▶ [Texto do exercício]:
Resta que a versão brasileira deste TeaParty é mais radical em suas reivindi­cações e bem mais elitista em sua composição. Se ela atua por conta de interes­ses particulares, a exemplo de seu homólogo estadunidense, como indicam os vínculos de seus principais atores com o mundo dos negócios e alguns grandes grupos e fundações privadas, em troca, seus membros pertencem a meios muito menos populares em um país de desigualdades bem mais abissais que nos Estados Unidos. “Agindo em um país muito mais pobre e desigual do que o americano” – escreve assim o jornalista político Paulo Moreira Leite:


nosso Tea Party faz uma tradução adaptada e empobrecida da mesma retórica. Procura se esconder atrás de causas universais para esconder que se move em nome de interesses bem particulares. Nessa versão tropicalizada, alega que tudo o que sobrevive às voltas do Estado não é embrião de comunismo, mas fruto de um roubo. (...). Seus integrantes falam como se fossem anarquistas de direita, mas, num tributo (sem ofensa) às mazelas nacionais, seus verdadeiros líderes e inspiradores tiveram vários flertes e até muito mais do que isso nos tempos da ditadura militar (Moreira Leite, 2014).

Ora, é precisamente esta filiação com as antigas elites que relativiza a no­vidade desta direita no Brasil. Se novidade existe, esta se resume na utilização de repertório de ação há muito tempo associado à esquerda e ao desvio seus símbolos (Solnick, 2012). Engalanada de novas roupas, ela é apenas a versão mais recente do velho acervo elitista, reacionário, anticomunista e antissocial da sociedade brasileira, convertido em ideologia antipetista. Apenas dissimula velhas reivindicações atrás de uma linguagem nova destinada a “seduzir e controlar o público de esquerda” (Amaral, 2015). No Brasil, explica Lincoln Secco,


o recrudescimento da ideologia antipetista e a degenerescência das jornadas de junho deram a uma direita militante o ar da novidade. Mas assim como o antico­munismo no passado, o antipetismo não é um fenômeno contrário a um partido. O antipetismo já existia nos anos 1980 e as suas motivações profundas são as mesmas: o medo que os pobres chutem a escada ou que subam alguns degraus e se aproxime de você (Secco, 2014).

▶ [Exercícios propostos]:
1 - Você pode atualizar as linhas do material de estudo, começando pela primeira e indo até a linha com "So let's talk", inclusive, trocando "community" por "movement" e sem mudar mais nada? Deixe as imagens de fora da resposta.
2 - Como você continuaria o texto sobre o antipetismo e a nova direita no Brasil a partir do ponto em que ele termina?
O texto e as linhas dos dados coletados não têm nenhuma relação entre si.

[Dados coletados]
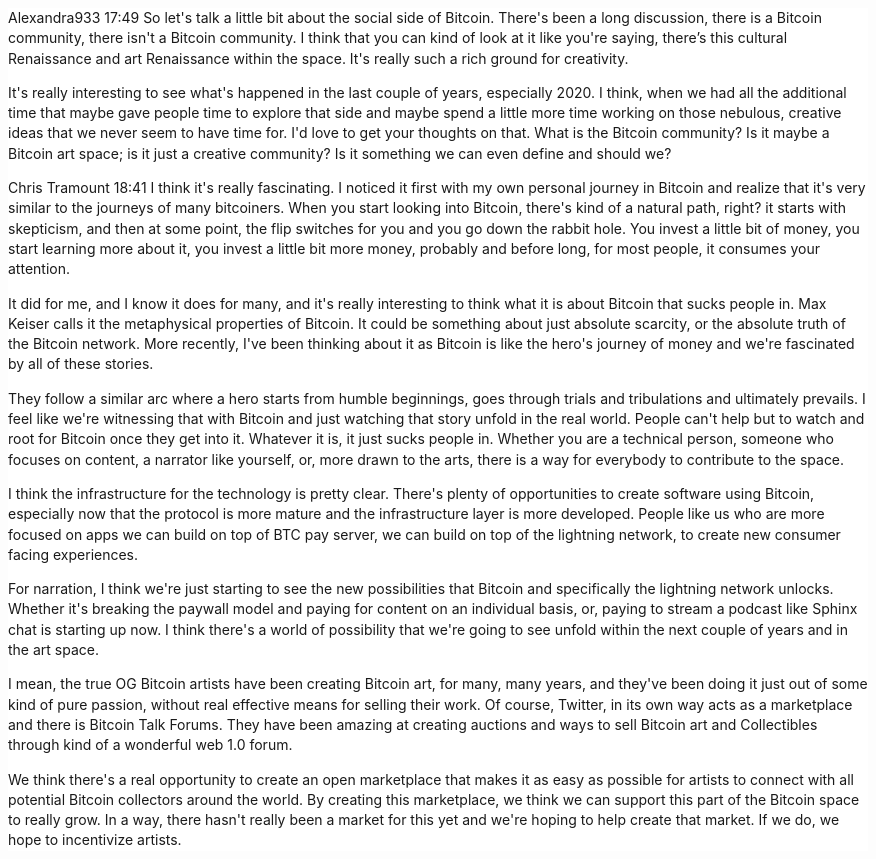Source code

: Alexandra933  17:49
So let's talk a little bit about the social side of Bitcoin. There's been a long discussion, there is a Bitcoin community, there isn't a Bitcoin community. I think that you can kind of look at it like you're saying, there’s this cultural Renaissance and art Renaissance within the space. It's really such a rich ground for creativity.

It's really interesting to see what's happened in the last couple of years, especially 2020. I think, when we had all the additional time that maybe gave people time to explore that side and maybe spend a little more time working on those nebulous, creative ideas that we never seem to have time for. I'd love to get your thoughts on that. What is the Bitcoin community? Is it maybe a Bitcoin art space; is it just a creative community? Is it something we can even define and should we?

Chris Tramount  18:41
I think it's really fascinating. I noticed it first with my own personal journey in Bitcoin and realize that it's very similar to the journeys of many bitcoiners. When you start looking into Bitcoin, there's kind of a natural path, right? it starts with skepticism, and then at some point, the flip switches for you and you go down the rabbit hole. You invest a little bit of money, you start learning more about it, you invest a little bit more money, probably and before long, for most people, it consumes your attention.

It did for me, and I know it does for many, and it's really interesting to think what it is about Bitcoin that sucks people in. Max Keiser calls it the metaphysical properties of Bitcoin. It could be something about just absolute scarcity, or the absolute truth of the Bitcoin network. More recently, I've been thinking about it as Bitcoin is like the hero's journey of money and we're fascinated by all of these stories.

They follow a similar arc where a hero starts from humble beginnings, goes through trials and tribulations and ultimately prevails. I feel like we're witnessing that with Bitcoin and just watching that story unfold in the real world. People can't help but to watch and root for Bitcoin once they get into it. Whatever it is, it just sucks people in. Whether you are a technical person, someone who focuses on content, a narrator like yourself, or, more drawn to the arts, there is a way for everybody to contribute to the space.

I think the infrastructure for the technology is pretty clear. There's plenty of opportunities to create software using Bitcoin, especially now that the protocol is more mature and the infrastructure layer is more developed. People like us who are more focused on apps we can build on top of BTC pay server, we can build on top of the lightning network, to create new consumer facing experiences.

For narration, I think we're just starting to see the new possibilities that Bitcoin and specifically the lightning network unlocks. Whether it's breaking the paywall model and paying for content on an individual basis, or, paying to stream a podcast like Sphinx chat is starting up now. I think there's a world of possibility that we're going to see unfold within the next couple of years and in the art space.

I mean, the true OG Bitcoin artists have been creating Bitcoin art, for many, many years, and they've been doing it just out of some kind of pure passion, without real effective means for selling their work. Of course, Twitter, in its own way acts as a marketplace and there is Bitcoin Talk Forums. They have been amazing at creating auctions and ways to sell Bitcoin art and Collectibles through kind of a wonderful web 1.0 forum.

We think there's a real opportunity to create an open marketplace that makes it as easy as possible for artists to connect with all potential Bitcoin collectors around the world. By creating this marketplace, we think we can support this part of the Bitcoin space to really grow. In a way, there hasn't really been a market for this yet and we're hoping to help create that market. If we do, we hope to incentivize artists.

▶ [Respostas dos exercícios]:
1 -
Source code

: Alexandra933  17:49
So let's talk a little bit about the social side of Bitcoin. There's been a long discussion, there is a Bitcoin movement, there isn't a Bitcoin movement. I think that you can kind of look at it like you're saying, there’s this cultural Renaissance and art Renaissance within the space. It's really such a rich ground for creativity.

2 -
Medo das elites, claro, mas também medo que emana das classes médias, velhas e novas, fragilizadas pela atual recessão econômica, decepcionadas em suas aspirações e ameaçadas pela ascensão social de certos grupos. Não é por acaso se a esmagadora maioria dos participantes das mobilizações anti-Dilma e pró-impeachment de São Paulo são das camadas intermediárias da sociedade brasileira. O perfil social médio do protestador pode ser esboçado como: jovem (entre 20 e 40), diplomado (no mínimo com diploma de curso secundário) e declarante de renda mensal correspondente a pelo menos cinco salários mínimos ou mais1. Entre estes manifestantes e os que suaram a camisa na segunda fase das mobilizações de junho de 2013, a continuidade social é inegável2. Fossem quais fossem os slogans, estes dois momentos de protestos seriam reveladores de uma mesma “revolta de classe”, segundo Lincoln Secco (2015).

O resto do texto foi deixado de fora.